With the start of the new school year just weeks away, teachers and students alike are looking forward to the upcoming year with a mixture of anticipation and apprehension. For students with dyslexia the school year can either be a year of frustration or the time they realized their potential. Here are seven things teachers should know about students with dyslexia.
- You will have students with dyslexia in your classroom every single year: Out of every five students, on average one will have dyslexia. Because the disorder is estimated to impact about 20 percent of the population, each year several of the students in your classroom will be struggling with the learning difference.
- You can make a difference: For teachers of younger grades, your intervention – and your caring — may be the difference between a lifetime of struggles and low self-esteem and a lifetime spent overcoming challenges and confidence. The sooner dyslexia is identified and addressed in an effective way, the easier it will be for the child to overcome it. For many students, the learning difference is first identified in the classroom when children learn to read. This means that for teachers of younger grades, you will probably be the first one to realize that a child may have dyslexia – and you will be the one who helps that child reach their potential. Early screening and identification, specifically in kindergarten and first grade, are so essential that more than 80 percent of states mandate early screening in both of those grades.
- It has nothing to do with vision: For many years dyslexia was described as a challenge with the way students “see” words. That has created a misconception of the disorder along with, in some instances, an attempt to “cure” dyslexia using vision therapy and visual cues. Dyslexic students don’t have any visual impairment, instead there is a difference in how their brains process information. The only thing that will help is a systematic approach that is explicit and multisensory.
- Dyslexia does not impact intelligence: There is absolutely no relationship between a child’s intelligence and whether or not they have dyslexia. The neuro-difference is a difference in processing, not a difference in ability. Unfortunately, before a child is diagnosed, some educators may underestimate their abilities. As the teacher of dyslexic children, you can avoid that mistake and help ensure that all of the children in your classroom are given the tools to learn to their full potential.

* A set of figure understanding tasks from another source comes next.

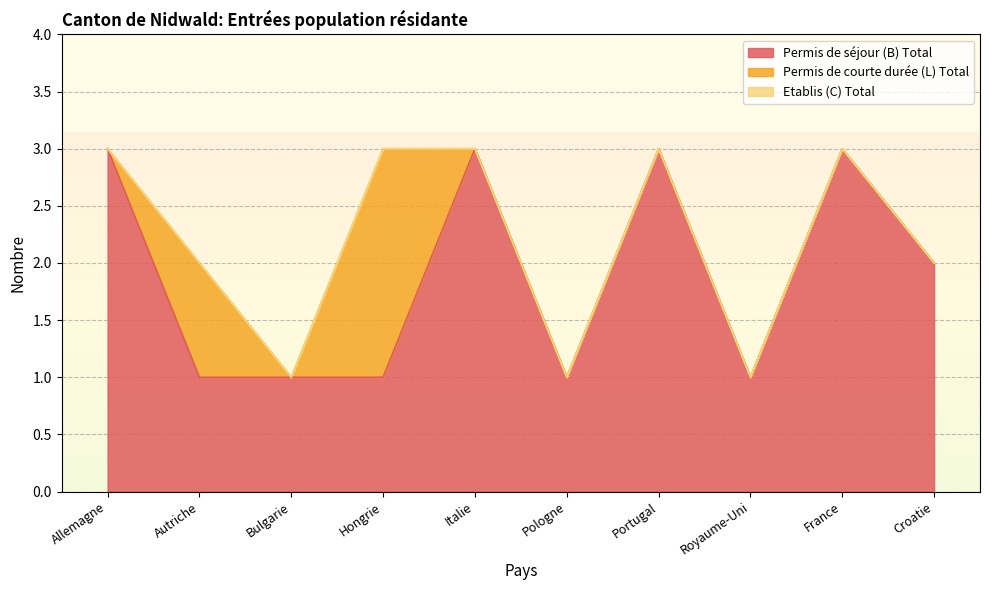

Is it true that Permis de séjour (B) Total equals 1 at Royaume-Uni?

True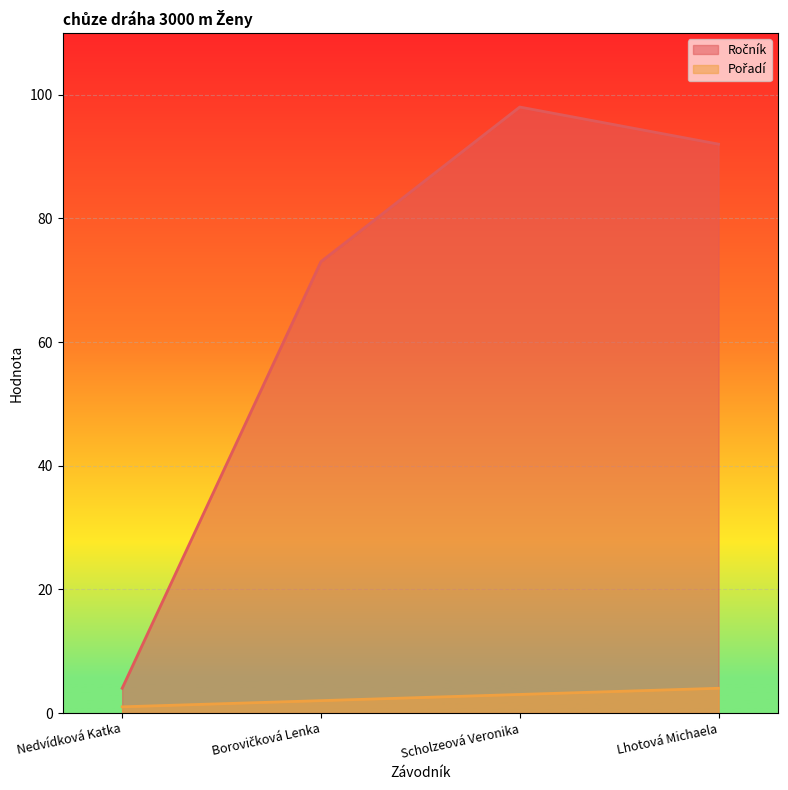

At Scholzeová Veronika, list the series in order from largest to smallest.

Ročník, Pořadí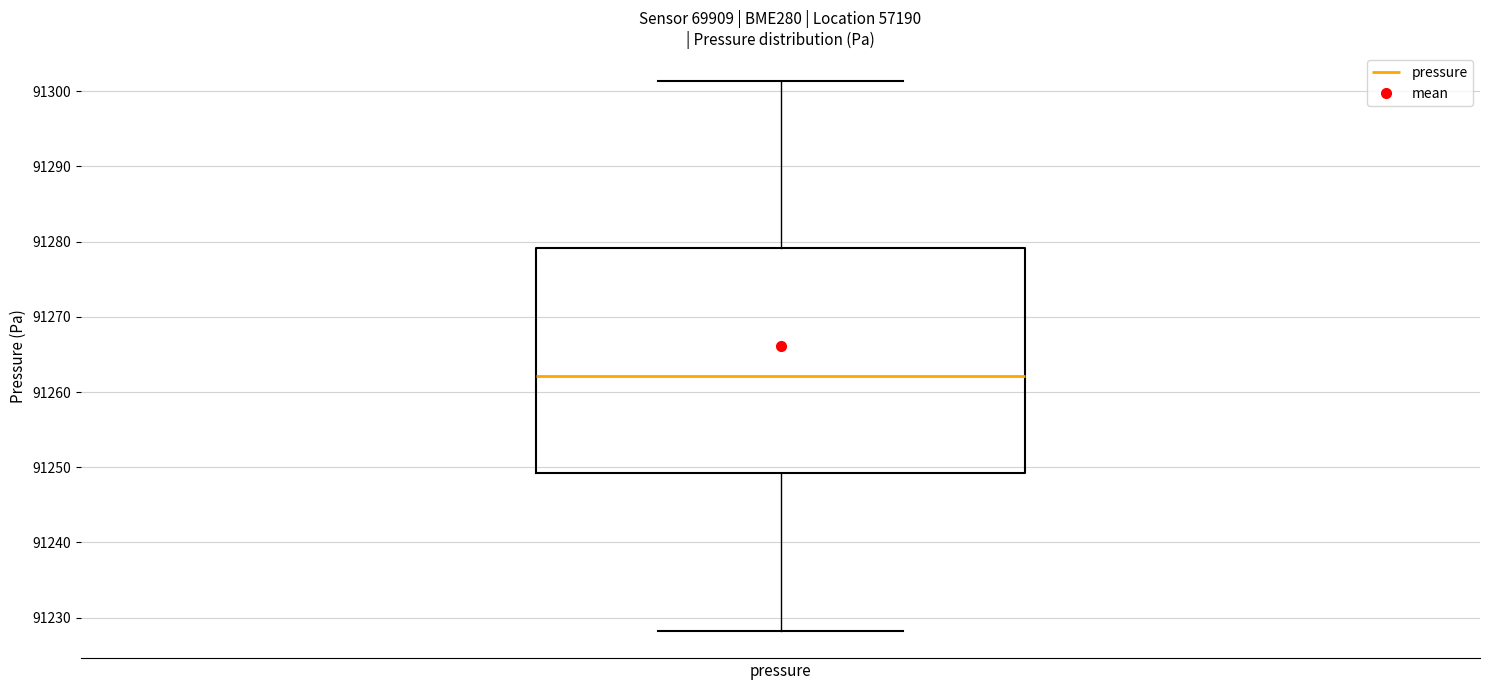

Transcribe this box plot: give where the median line is, the range the box spans, and where the two whiskers end, as read against the y-axis. The values are not printed on the chart, so give them approximately, as read against the axis.

median 91262, box 91249 to 91279, whiskers 91228 to 91301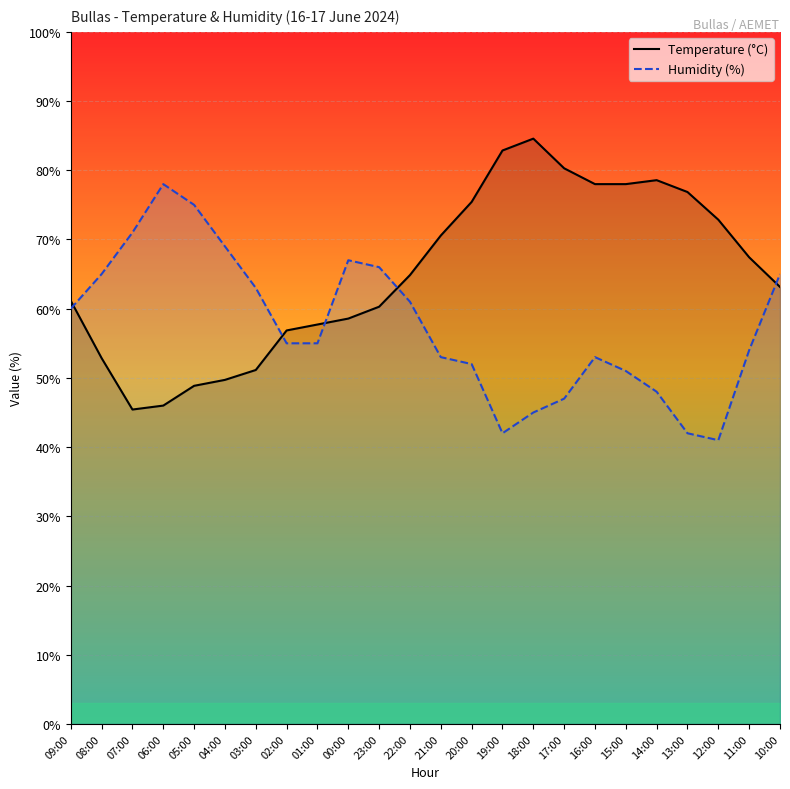

Where is Temperature (°C) nearest to the value 65?

22:00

- Your district doesn’t have a choice: Every school in the country is governed by the Individuals with Disabilities Education Act and the protections that it affords to children with Specific Learning Disabilities. Dyslexia is specifically recognized as one of those Specific Learning Disabilities. Because of that your school will need to provide you – and your dyslexia students – with the help and accommodations they need to succeed.
- Neurodivergent people are that way for life: Another misconception of dyslexia is that it is something that children will “grow out of.” It’s not. Children and born with dyslexia and will have it for their entire lives. That’s one of the many reasons it’s so important to identify students with dyslexia early and get them the support they need.
- Accommodations can be the difference between success and failure: The dyslexia students in your classroom may need accommodations to learn to their full potential. Those accommodations may include audio books and speech to text technology. You can help by accommodating that technology and understanding how it helps your neurodivergent students learn.